According to the drug’s label, treatment with Leqembi is appropriate for patients with mild cognitive impairment or in the mild dementia stage of disease with evidence of amyloid beta plaques, which is the population studied in Leqembi’s clinical trials; this represents about a quarter of Alzheimer’s patients in the United States. For the rest of the patient population—at earlier or more advanced stages of Alzheimer’s—Leqembi’s safety and effectiveness have not yet been established in necessary late-stage clinical trials.

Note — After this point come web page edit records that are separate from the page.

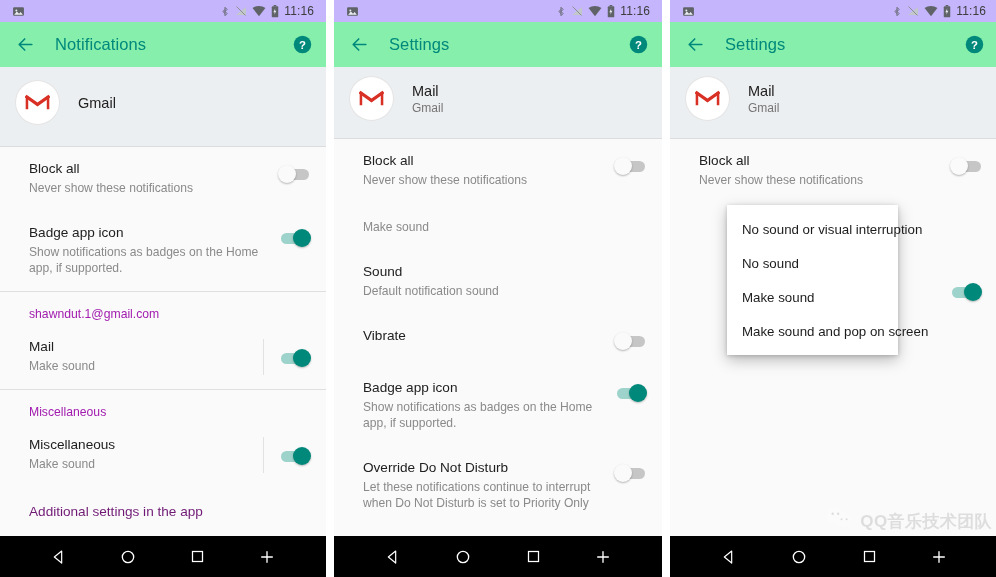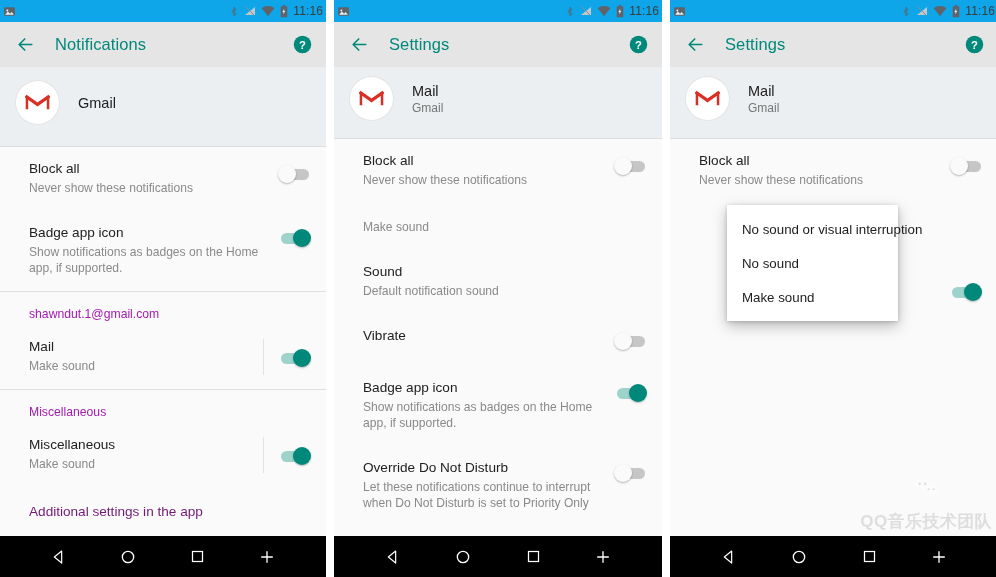--- a/index.html
+++ b/index.html
@@ -29,10 +29,10 @@
   
   .statusbar {
     height: 22px;
-    background: #0ea5e9;
+    background: #c4b5fd;
     display: flex;
     align-items: center;
-    padding: 0 3px;
+    padding: 0 12px;
     font-size: 11.5px;
     color: #4a4a4a;
   }

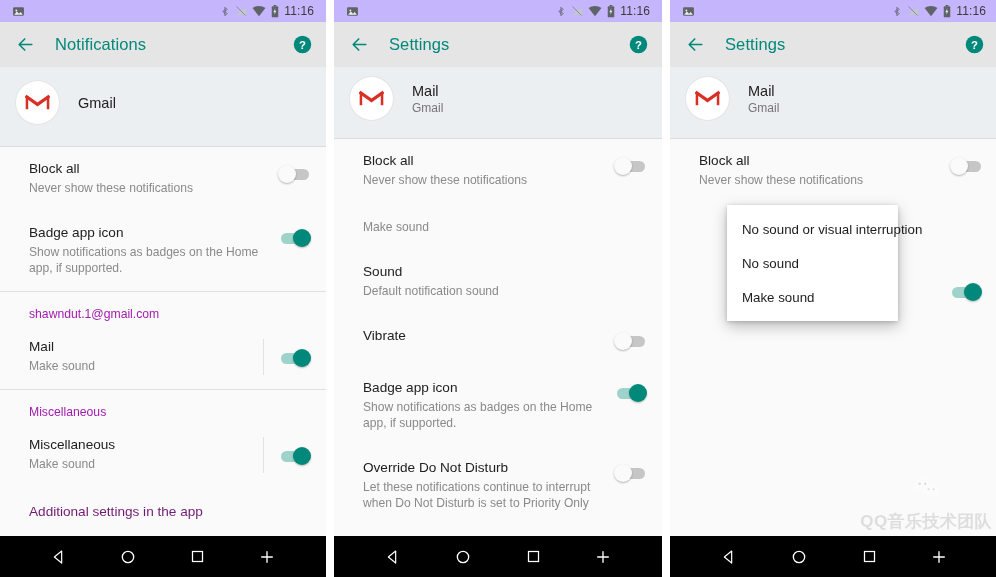--- a/index.html
+++ b/index.html
@@ -44,7 +44,7 @@
   
   .toolbar {
     height: 45px;
-    background: #e5e5e5;
+    background: #86efac;
     display: flex;
     align-items: center;
     padding: 0 12px;

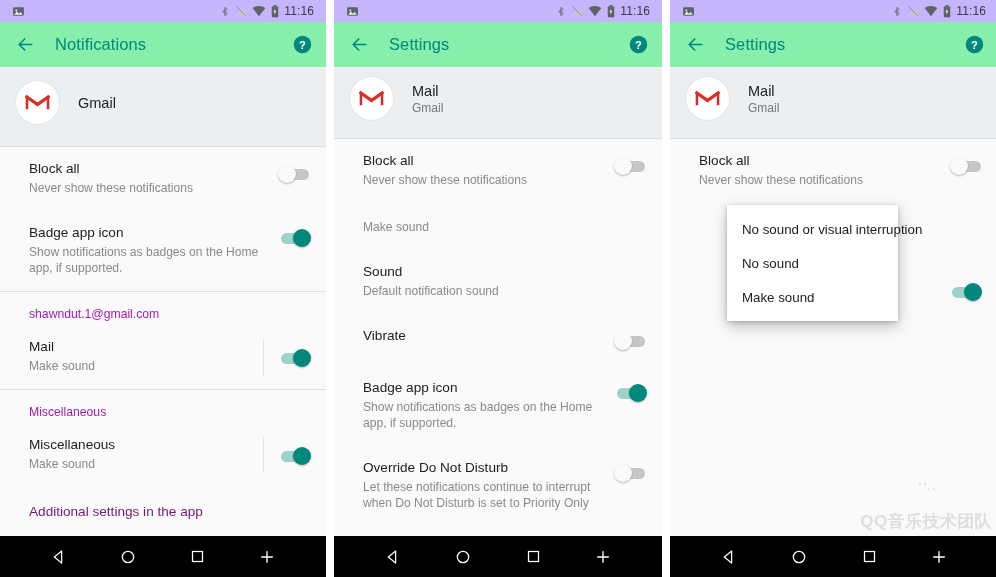--- a/index.html
+++ b/index.html
@@ -596,6 +596,7 @@
       <div class="dd-item">No sound or visual interruption</div>
       <div class="dd-item">No sound</div>
       <div class="dd-item">Make sound</div>
+      <div class="dd-item">Make sound and pop on screen</div>
     </div>
 
     <div class="watermark">

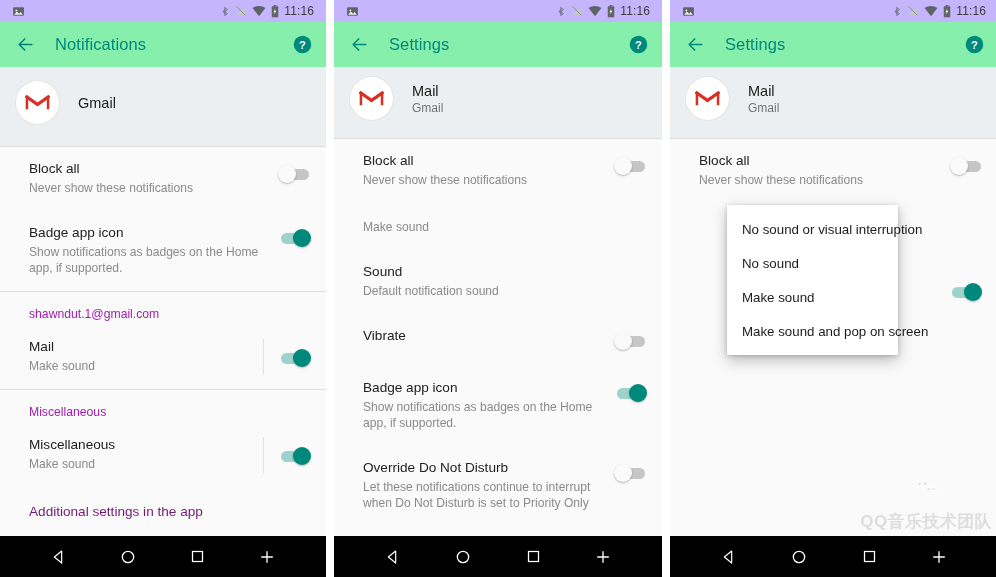--- a/index.html
+++ b/index.html
@@ -152,10 +152,9 @@
   
   .watermark {
     position: absolute; bottom: 44px; right: 6px;
-    display: flex; align-items: center; gap: 7px;
+    display: flex; align-items: flex-end; gap: 7px;
     opacity: .30;
     pointer-events: none;
-    flex-direction: column;
   }
   .wm-text {
     font-size: 17px; color: #9e9e9e; font-weight: 600;

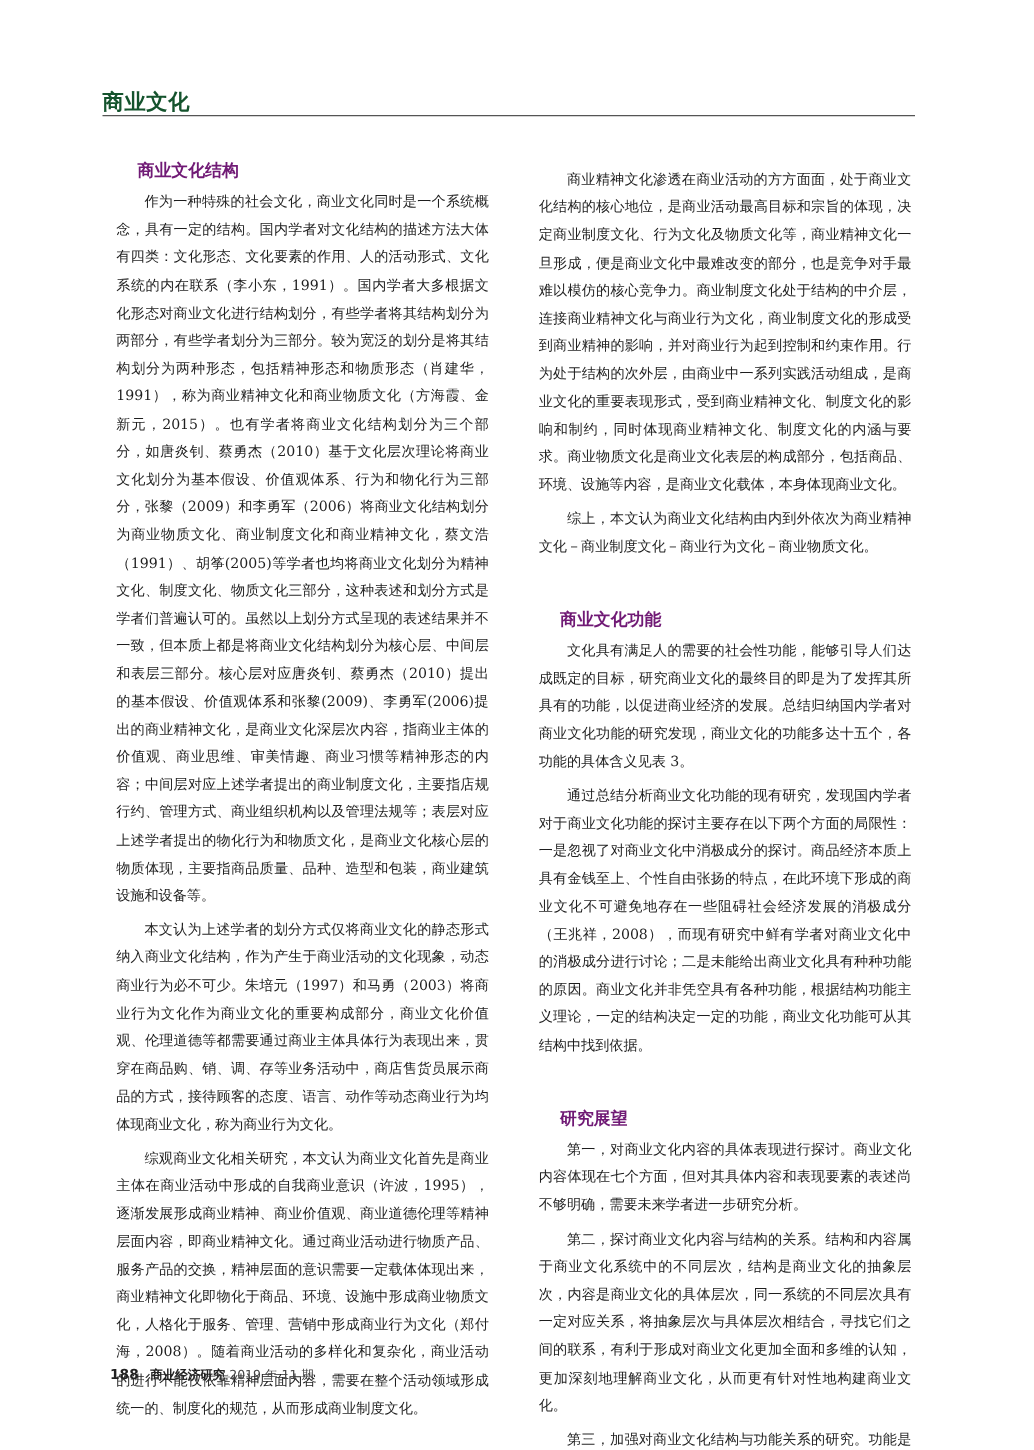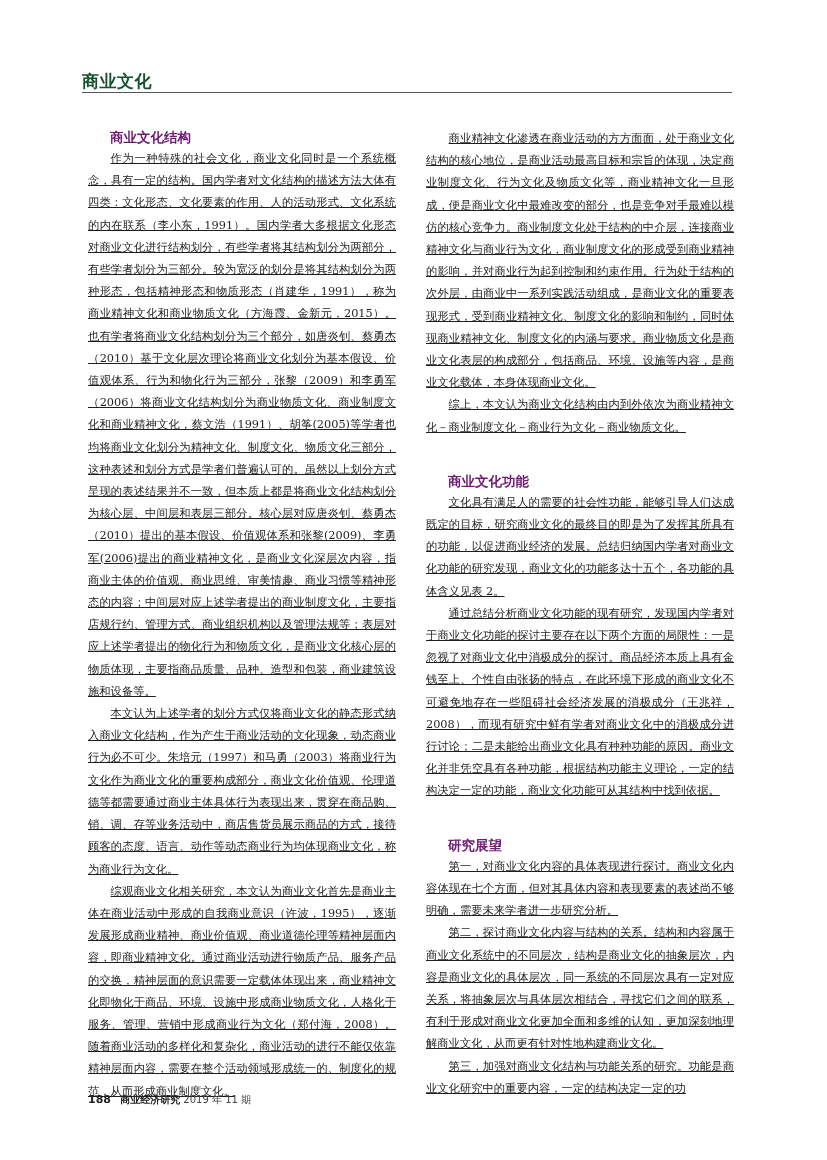--- a/index.html
+++ b/index.html
@@ -9,7 +9,7 @@
     .col { position:absolute; top:128px; width:308px; font-family:"DejaVu Serif", serif; font-size:11.3px; line-height:22.2px; text-align:justify; color:#1e1e1e; }
     .col-left { left:88px; }
     .col-right { left:426px; }
-    .col p { margin:0; text-indent:2em;text-decoration:underline; }
+    .col p { margin:5px; text-indent:2em; }
     .sec-title { font-family:"DejaVu Sans", sans-serif; font-weight:bold; font-size:13.5px; margin:0 0 2px 0; padding-left:22px; line-height:18px; color:#701a75; }
     .gap2 { height:33px; }
     .footer { position:absolute; left:88px; top:1093px; font-family:"DejaVu Sans", sans-serif; font-size:10px; color:#222; }

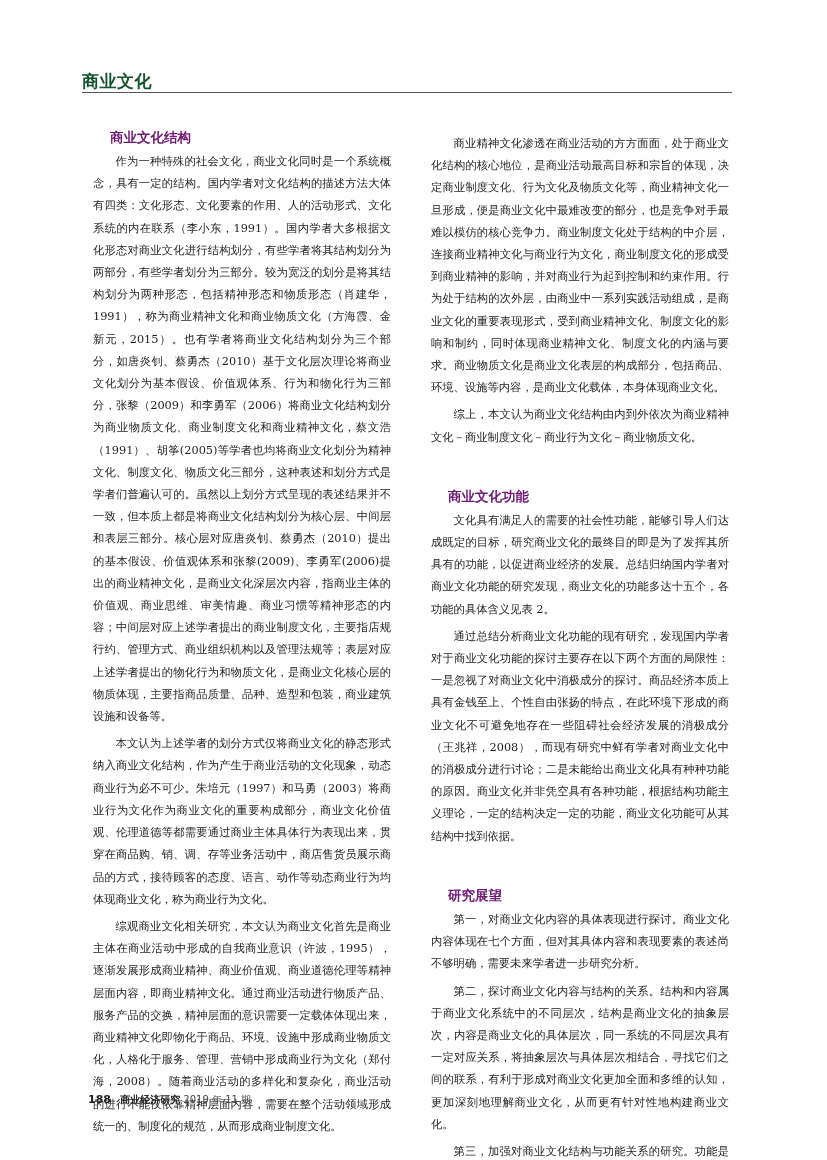--- a/index.html
+++ b/index.html
@@ -35,7 +35,7 @@
   <p>综上，本文认为商业文化结构由内到外依次为商业精神文化－商业制度文化－商业行为文化－商业物质文化。</p>
   <div class="gap2"></div>
   <div class="sec-title">商业文化功能</div>
-  <p>文化具有满足人的需要的社会性功能，能够引导人们达成既定的目标，研究商业文化的最终目的即是为了发挥其所具有的功能，以促进商业经济的发展。总结归纳国内学者对商业文化功能的研究发现，商业文化的功能多达十五个，各功能的具体含义见表 2。</p>
+  <p>文化具有满足人的需要的社会性功能，能够引导人们达成既定的目标，研究商业文化的最终目的即是为了发挥其所具有的功能，以促进商业经济的发展。总结归纳国内学者对商业文化功能的研究发现，商业文化的功能多达十五个，各功能的具体含义见表 3。</p>
   <p>通过总结分析商业文化功能的现有研究，发现国内学者对于商业文化功能的探讨主要存在以下两个方面的局限性：一是忽视了对商业文化中消极成分的探讨。商品经济本质上具有金钱至上、个性自由张扬的特点，在此环境下形成的商业文化不可避免地存在一些阻碍社会经济发展的消极成分（王兆祥，2008），而现有研究中鲜有学者对商业文化中的消极成分进行讨论；二是未能给出商业文化具有种种功能的原因。商业文化并非凭空具有各种功能，根据结构功能主义理论，一定的结构决定一定的功能，商业文化功能可从其结构中找到依据。</p>
   <div class="gap2"></div>
   <div class="sec-title">研究展望</div>

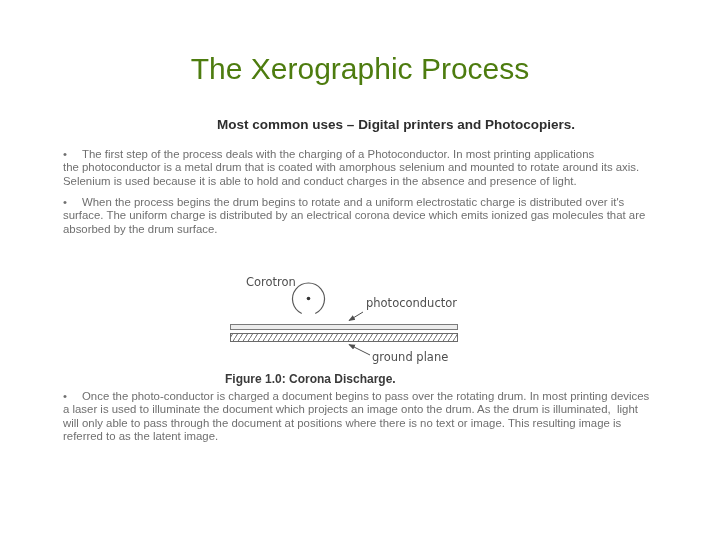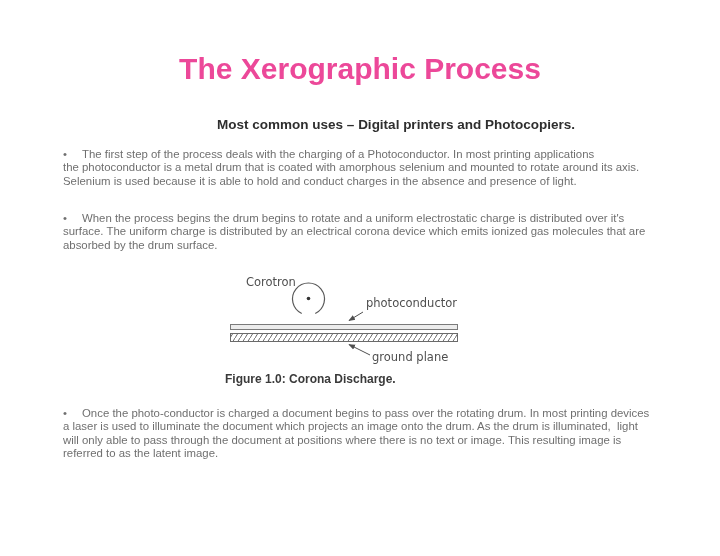--- a/index.html
+++ b/index.html
@@ -18,8 +18,8 @@
     margin: 0;
     text-align: center;
     font-size: 30px;
-    font-weight: 700;
-    color: #ec4899;
+    font-weight: 400;
+    color: #4d7c0f;
   }
   .subtitle {
     position: absolute;

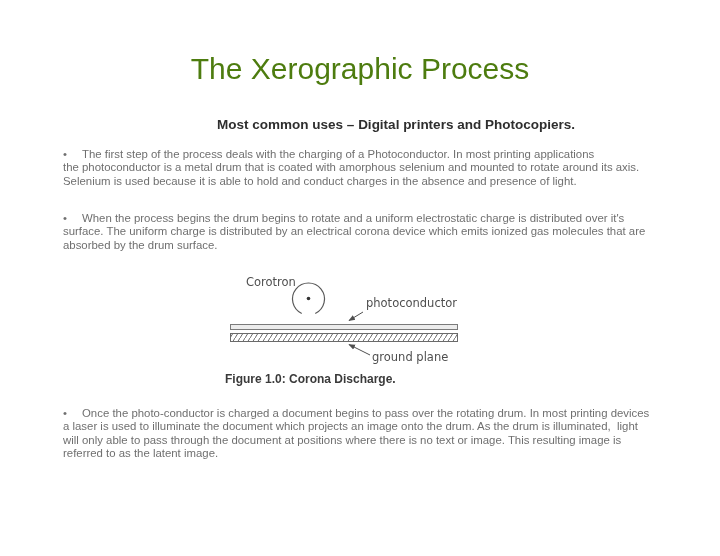--- a/index.html
+++ b/index.html
@@ -42,7 +42,7 @@
     color: #6f6f6f;
   }
   .b1 { top: 148px; }
-  .b2 { top: 212px; }
+  .b2 { top: 196px; }
   .b3 { top: 407px; }
   .dot { margin-right: 15px; }
   .btext { white-space: pre-wrap; margin-top: 28px; }

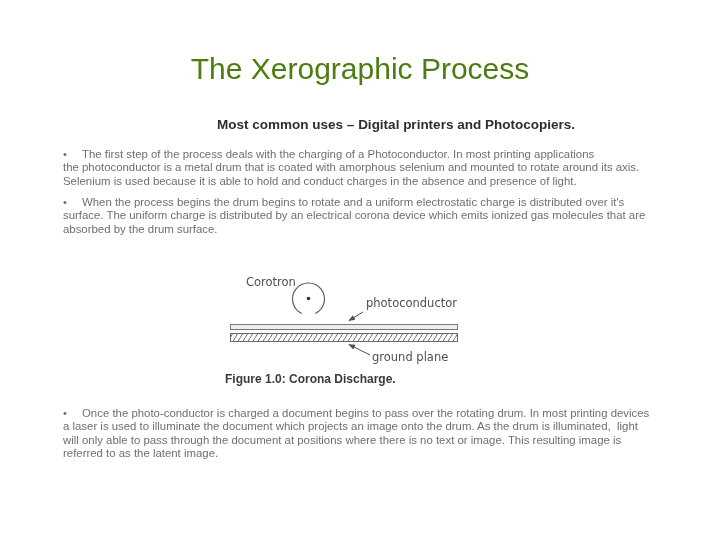--- a/index.html
+++ b/index.html
@@ -43,7 +43,7 @@
   }
   .b1 { top: 148px; }
   .b2 { top: 196px; }
-  .b3 { top: 407px; }
+  .b3 { top: 390px; }
   .dot { margin-right: 15px; }
   .btext { white-space: pre-wrap; margin-top: 28px; }
   .figure {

This is the first time that a treatment targeting amyloid for Alzheimer’s disease has received full approval from the FDA. Another monoclonal antibody, Biogen’s Aduhelm™, was approved through the accelerated approval program in 2021 after a controversial series of decisions. The FDA agreed that Aduhelm was effective at clearing amyloid plaques, although the Phase 3 clinical trial data showed conflicting effects on cognitive decline. Aduhelm still needs to demonstrate clear clinical benefit before full approval is possible. Given the accelerated approval process, CMS had declined to cover Aduhelm for Medicare patients outside of clinical trials, setting a precedent that any future amyloid antibodies also would need full FDA approval before Medicare recipients could expect coverage. The full approval of Leqembi marks a watershed moment for the Alzheimer’s field: the first disease-modifying treatment to achieve clinical benefit offers real hope for patients. As is common for the first drug for treatment of any disease, Leqembi is a starting point and not an end point. Cure Alzheimer’s Fund celebrates this milestone achievement and the many, many scientists and clinical trial participants whose dedication led to this moment.